I wish I could remember more examples, but a spirit of originality and consideration of the circumstances in your individual workplace is going to be the best approach anyway. The big rule, obviously, is don’t do anything that could get anyone hurt, the corrollary of which is don’t do anything that you could get caught at. Next, a confederate or two that you could trust might be very helpful in trying to pull of any particular stunts.

Anybody got any suggestions along these lines?

Honestly? Sounds juvenile.

When I had a bad boss situation years ago (and I was about your age) I invoked the serenity prayer on a daily basis…

Grant me the serenity to accept the things I cannot change, the courage to change the things I can and the wisdom to know the difference.

In my case I knew the boss wasn’t going to change so I applied for a lateral transfer to a different department.

Doesn’t sound like that’s possible for you but I’d like to echo what someone said earlier about documenting things to CYA and to blow the whistle if they’re putting people in danger.

Good luck with your bad situation.

I realize this was just an example for illustrative purposes, Thylacinidae, but we are here to fight ignorance - there is no aspirin in Pepto Bismol. It contains bismuth subsalicylate, not acetylsalicylic acid (aspirin). Taking bismuth subsalicylate while on Coumadin treatment is also not recommended, but if you need to challenge your RN on this, you can challenge her accurately now.

And like just about everyone else has said, document your ass off, for two reasons - covering your own ass, because I can just about guarantee you that YOU will be the one hung out to dry if there is ever an investigation into your nursing home, and also because it is the right thing to do to help the patients you are working with.
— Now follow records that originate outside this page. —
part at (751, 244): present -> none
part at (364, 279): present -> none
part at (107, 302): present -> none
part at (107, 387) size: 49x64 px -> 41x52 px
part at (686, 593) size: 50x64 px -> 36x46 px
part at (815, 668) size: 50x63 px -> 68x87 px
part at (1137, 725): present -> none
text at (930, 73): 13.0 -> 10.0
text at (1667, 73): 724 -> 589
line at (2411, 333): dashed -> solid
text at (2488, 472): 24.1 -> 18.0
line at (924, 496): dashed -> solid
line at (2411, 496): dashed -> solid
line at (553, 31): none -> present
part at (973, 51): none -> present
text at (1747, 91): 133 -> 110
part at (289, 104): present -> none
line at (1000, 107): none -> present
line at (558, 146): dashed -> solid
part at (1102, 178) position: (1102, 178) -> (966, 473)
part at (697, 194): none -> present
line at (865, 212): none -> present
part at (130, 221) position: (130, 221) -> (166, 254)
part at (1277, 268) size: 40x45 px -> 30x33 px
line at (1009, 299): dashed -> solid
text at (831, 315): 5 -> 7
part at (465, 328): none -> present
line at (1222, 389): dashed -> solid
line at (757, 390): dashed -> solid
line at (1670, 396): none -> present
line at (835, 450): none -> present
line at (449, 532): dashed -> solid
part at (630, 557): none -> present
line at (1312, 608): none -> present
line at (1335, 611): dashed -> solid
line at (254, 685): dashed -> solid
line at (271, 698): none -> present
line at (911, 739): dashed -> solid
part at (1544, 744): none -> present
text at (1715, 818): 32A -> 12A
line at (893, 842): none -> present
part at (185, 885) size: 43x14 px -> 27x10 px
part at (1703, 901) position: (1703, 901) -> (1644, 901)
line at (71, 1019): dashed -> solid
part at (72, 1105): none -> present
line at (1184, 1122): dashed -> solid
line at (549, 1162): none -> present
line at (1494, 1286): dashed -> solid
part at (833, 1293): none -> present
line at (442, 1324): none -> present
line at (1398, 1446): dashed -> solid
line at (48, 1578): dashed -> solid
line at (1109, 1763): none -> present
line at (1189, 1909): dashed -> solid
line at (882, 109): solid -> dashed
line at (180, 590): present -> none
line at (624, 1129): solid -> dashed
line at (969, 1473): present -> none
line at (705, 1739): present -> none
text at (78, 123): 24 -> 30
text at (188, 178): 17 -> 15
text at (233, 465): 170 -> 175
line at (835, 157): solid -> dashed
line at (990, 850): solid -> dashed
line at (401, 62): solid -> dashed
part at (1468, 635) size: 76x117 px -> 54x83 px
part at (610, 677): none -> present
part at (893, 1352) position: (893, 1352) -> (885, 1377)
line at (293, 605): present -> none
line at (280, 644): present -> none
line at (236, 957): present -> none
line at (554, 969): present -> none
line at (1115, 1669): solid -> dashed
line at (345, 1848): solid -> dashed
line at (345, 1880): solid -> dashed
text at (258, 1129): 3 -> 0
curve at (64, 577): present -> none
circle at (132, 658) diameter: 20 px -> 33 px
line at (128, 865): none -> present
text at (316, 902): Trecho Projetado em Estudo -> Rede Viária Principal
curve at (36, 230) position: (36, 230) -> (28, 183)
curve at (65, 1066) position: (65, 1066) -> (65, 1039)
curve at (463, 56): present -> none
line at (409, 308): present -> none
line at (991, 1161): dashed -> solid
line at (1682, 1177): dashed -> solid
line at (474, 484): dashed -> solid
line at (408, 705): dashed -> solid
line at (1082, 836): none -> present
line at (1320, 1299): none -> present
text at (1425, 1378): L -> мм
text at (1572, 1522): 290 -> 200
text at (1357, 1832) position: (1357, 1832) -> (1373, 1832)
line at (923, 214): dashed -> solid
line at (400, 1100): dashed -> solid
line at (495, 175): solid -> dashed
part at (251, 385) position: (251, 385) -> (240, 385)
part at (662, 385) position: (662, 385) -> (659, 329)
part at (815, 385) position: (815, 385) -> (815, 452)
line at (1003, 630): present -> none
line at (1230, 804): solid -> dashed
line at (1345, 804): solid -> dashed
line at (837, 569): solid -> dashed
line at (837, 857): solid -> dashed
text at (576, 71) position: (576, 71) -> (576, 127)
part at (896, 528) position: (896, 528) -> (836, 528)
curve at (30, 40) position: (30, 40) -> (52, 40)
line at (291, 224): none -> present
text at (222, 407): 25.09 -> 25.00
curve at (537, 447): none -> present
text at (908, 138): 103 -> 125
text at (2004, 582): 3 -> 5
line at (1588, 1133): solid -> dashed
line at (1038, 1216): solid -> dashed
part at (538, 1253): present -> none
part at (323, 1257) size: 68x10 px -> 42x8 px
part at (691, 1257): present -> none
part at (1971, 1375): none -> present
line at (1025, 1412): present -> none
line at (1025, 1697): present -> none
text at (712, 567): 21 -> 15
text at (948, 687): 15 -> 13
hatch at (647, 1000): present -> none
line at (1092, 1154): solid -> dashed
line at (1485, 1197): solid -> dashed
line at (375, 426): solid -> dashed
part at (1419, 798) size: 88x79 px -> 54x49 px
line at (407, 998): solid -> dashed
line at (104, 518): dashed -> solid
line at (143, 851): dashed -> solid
An RN who gives Coumadin patients something that is not recommended for them is not someone who should be allowed to continue working there.

In the past when I have been at a job where I have felt the need to document the crap that was going on, I felt much better when I started documenting, because part of the stress you’re feeling is a feeling of helplessness and hopelessness, like there’s nothing you can do and nothing will ever change. Make it your business to document the hell out of everything that goes on there. I think it will help change your outlook at least a little.